O técnico Artur Jorge reconheceu o desempenho coletivo e destacou o número de finalizações — 17 no total, sete no alvo — como sinal de evolução ofensiva. Ainda assim, cobrou aproveitamento maior diante das oportunidades criadas. Um dos gols saiu de bola parada com o zagueiro Jonathan Jesus, o que reforça variações do time, mas não resolve a necessidade de mais contundência na frente.

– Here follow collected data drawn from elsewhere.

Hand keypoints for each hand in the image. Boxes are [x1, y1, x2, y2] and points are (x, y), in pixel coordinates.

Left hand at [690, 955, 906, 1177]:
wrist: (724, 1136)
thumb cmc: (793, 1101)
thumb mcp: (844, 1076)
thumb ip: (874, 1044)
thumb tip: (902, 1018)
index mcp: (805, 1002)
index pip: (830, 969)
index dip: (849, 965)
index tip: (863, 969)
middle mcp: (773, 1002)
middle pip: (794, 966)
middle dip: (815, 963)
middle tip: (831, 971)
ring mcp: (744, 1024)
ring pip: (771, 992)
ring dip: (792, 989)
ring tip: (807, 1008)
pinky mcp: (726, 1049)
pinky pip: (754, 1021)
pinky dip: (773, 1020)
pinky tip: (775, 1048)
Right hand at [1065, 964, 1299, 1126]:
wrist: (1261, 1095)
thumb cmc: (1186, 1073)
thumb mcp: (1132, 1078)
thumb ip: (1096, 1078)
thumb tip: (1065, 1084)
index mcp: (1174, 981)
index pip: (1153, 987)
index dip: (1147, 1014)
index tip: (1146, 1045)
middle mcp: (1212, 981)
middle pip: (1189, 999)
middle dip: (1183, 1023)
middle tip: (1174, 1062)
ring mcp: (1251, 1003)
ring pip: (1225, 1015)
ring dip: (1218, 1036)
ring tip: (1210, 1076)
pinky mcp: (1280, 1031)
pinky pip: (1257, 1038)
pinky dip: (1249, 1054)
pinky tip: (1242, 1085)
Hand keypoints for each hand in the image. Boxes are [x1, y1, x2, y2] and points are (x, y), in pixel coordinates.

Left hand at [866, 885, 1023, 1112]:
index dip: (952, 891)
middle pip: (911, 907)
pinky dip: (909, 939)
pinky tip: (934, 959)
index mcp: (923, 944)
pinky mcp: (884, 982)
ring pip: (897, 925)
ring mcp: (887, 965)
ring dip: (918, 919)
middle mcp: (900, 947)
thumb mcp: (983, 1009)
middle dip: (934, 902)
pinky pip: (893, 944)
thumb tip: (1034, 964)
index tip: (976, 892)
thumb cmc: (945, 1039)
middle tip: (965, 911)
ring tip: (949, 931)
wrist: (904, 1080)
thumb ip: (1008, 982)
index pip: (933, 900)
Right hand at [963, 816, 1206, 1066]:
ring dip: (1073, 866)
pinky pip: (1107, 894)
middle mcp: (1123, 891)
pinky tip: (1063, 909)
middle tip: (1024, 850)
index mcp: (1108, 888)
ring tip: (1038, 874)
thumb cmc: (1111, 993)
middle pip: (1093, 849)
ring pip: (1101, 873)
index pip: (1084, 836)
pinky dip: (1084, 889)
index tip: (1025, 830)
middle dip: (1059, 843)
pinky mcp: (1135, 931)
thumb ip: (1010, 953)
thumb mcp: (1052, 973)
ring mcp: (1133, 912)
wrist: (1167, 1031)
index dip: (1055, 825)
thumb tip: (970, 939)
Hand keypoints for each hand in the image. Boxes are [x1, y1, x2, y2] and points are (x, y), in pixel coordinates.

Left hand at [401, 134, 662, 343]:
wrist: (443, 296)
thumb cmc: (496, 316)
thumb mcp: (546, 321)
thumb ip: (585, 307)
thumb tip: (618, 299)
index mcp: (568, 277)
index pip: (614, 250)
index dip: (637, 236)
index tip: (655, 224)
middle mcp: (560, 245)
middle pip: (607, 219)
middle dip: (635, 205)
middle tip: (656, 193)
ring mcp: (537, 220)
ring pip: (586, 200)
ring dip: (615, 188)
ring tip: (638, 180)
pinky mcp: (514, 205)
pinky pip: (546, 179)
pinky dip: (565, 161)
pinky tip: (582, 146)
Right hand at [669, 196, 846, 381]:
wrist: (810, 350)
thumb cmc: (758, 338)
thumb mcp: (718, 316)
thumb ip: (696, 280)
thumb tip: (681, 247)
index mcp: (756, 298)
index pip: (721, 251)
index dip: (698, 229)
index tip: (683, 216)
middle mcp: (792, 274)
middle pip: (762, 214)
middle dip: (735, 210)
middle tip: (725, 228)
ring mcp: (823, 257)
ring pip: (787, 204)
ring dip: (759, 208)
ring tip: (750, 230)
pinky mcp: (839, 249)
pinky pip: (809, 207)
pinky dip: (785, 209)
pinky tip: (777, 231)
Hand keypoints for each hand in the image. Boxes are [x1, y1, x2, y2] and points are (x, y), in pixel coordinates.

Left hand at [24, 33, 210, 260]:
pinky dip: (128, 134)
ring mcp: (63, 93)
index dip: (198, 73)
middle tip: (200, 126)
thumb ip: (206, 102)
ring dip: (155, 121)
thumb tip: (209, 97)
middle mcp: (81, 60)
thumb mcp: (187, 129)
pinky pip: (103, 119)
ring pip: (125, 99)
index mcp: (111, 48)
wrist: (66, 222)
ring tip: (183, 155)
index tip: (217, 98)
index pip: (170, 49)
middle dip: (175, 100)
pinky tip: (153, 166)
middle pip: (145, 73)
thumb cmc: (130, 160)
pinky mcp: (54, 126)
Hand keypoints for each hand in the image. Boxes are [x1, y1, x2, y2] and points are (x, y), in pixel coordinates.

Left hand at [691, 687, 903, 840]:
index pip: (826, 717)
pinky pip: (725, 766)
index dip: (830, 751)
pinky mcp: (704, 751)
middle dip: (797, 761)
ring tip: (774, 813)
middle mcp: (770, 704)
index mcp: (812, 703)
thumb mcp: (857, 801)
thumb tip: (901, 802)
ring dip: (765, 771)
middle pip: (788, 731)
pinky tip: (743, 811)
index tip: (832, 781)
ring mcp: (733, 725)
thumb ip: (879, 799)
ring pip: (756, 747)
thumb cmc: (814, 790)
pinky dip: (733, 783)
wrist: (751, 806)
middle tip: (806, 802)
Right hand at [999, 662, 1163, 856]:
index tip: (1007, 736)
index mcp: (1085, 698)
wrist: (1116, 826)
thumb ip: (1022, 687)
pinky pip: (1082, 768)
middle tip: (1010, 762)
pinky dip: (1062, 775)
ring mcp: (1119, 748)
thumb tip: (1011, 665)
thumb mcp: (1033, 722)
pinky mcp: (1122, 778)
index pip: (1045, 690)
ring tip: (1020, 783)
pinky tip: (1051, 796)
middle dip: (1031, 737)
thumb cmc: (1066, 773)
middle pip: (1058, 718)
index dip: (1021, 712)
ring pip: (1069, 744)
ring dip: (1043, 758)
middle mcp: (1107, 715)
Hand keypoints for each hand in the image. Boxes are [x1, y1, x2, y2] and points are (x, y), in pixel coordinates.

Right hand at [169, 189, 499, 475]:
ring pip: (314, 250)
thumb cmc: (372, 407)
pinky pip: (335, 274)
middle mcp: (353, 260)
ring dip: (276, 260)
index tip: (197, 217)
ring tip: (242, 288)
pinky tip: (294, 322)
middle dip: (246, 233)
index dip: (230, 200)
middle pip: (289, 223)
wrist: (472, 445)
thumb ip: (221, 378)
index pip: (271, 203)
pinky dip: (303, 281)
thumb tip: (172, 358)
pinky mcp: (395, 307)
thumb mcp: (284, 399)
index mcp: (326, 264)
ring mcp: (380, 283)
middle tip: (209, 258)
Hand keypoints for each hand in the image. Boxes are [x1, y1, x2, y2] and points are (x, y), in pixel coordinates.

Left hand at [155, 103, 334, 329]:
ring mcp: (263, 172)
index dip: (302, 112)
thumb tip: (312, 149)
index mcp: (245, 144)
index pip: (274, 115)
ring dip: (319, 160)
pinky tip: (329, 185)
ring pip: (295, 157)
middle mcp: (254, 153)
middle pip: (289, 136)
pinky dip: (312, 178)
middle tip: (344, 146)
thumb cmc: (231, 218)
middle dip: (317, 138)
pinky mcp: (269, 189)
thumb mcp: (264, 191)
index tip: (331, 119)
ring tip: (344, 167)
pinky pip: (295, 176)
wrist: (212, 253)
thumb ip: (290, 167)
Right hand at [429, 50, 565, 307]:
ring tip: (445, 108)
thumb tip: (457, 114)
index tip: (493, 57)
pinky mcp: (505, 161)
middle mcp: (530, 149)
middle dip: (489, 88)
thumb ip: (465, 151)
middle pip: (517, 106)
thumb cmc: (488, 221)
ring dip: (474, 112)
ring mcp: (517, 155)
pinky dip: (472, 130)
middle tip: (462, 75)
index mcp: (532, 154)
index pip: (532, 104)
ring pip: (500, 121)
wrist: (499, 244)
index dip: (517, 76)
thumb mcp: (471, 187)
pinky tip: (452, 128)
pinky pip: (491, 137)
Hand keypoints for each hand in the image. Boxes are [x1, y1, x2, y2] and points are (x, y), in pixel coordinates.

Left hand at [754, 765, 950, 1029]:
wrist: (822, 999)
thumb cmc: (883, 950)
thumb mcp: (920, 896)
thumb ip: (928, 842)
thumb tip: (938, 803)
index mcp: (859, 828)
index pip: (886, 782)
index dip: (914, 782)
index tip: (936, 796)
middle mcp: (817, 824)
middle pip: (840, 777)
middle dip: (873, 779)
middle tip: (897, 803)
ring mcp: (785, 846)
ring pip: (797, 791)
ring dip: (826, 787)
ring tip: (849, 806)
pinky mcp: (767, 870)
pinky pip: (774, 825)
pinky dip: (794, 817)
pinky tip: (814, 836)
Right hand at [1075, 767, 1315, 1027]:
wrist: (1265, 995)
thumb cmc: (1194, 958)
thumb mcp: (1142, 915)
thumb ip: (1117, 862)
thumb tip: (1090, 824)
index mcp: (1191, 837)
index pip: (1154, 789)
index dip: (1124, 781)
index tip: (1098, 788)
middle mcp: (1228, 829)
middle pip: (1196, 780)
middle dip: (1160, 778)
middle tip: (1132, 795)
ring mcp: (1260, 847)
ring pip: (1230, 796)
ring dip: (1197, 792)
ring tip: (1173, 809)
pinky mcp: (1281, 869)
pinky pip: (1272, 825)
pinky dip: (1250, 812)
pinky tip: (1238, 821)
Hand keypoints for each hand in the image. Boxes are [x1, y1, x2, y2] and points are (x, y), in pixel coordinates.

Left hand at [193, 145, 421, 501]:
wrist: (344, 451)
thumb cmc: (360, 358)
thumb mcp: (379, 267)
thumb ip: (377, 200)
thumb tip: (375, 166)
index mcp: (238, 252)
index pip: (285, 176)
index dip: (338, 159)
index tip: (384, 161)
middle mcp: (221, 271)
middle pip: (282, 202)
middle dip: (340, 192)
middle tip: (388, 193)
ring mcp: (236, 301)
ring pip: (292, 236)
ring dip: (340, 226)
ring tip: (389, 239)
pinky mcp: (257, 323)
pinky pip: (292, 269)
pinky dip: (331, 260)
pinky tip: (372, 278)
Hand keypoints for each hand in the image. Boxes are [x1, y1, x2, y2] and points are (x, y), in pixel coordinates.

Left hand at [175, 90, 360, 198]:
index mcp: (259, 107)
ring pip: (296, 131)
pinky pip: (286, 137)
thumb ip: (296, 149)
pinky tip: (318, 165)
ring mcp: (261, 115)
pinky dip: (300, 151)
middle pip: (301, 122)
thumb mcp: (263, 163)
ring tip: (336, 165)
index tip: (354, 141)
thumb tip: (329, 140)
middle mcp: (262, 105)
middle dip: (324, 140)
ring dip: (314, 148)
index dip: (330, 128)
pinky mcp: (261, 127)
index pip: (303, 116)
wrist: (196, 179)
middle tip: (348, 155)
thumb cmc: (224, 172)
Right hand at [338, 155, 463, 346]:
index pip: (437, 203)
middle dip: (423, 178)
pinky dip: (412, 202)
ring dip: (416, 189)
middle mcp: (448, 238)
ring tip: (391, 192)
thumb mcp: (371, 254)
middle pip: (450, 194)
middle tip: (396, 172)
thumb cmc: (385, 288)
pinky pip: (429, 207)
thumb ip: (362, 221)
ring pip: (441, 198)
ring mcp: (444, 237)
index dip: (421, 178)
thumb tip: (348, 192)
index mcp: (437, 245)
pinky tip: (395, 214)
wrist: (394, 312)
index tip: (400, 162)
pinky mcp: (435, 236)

Na escalação, Gerson entrou no jogo em Goiânia apenas no banco: preservado, ele deu lugar a Lucas Silva. Artur justificou a opção pelo cuidado físico diante do calendário intenso e afirmou confiar em alternativas que mantenham o equilíbrio do time. A expectativa é de retorno de Gerson no próximo sábado, contra o Remo, pela rodada do Brasileirão, quando Matheus Pereira estará suspenso pelo terceiro cartão amarelo.
Do ponto de vista esportivo, o empate expõe um problema prático: o Cruzeiro cria, mas deixa pontos pelo caminho quando falta pontaria. Em calendário carregado, a capacidade de marcar nas chances criadas passa a ser determinante para manter ambições nas competições. A equipe volta a campo rapidamente e precisa transformar volume em eficiência para evitar perdas que cobrem preço na classificação.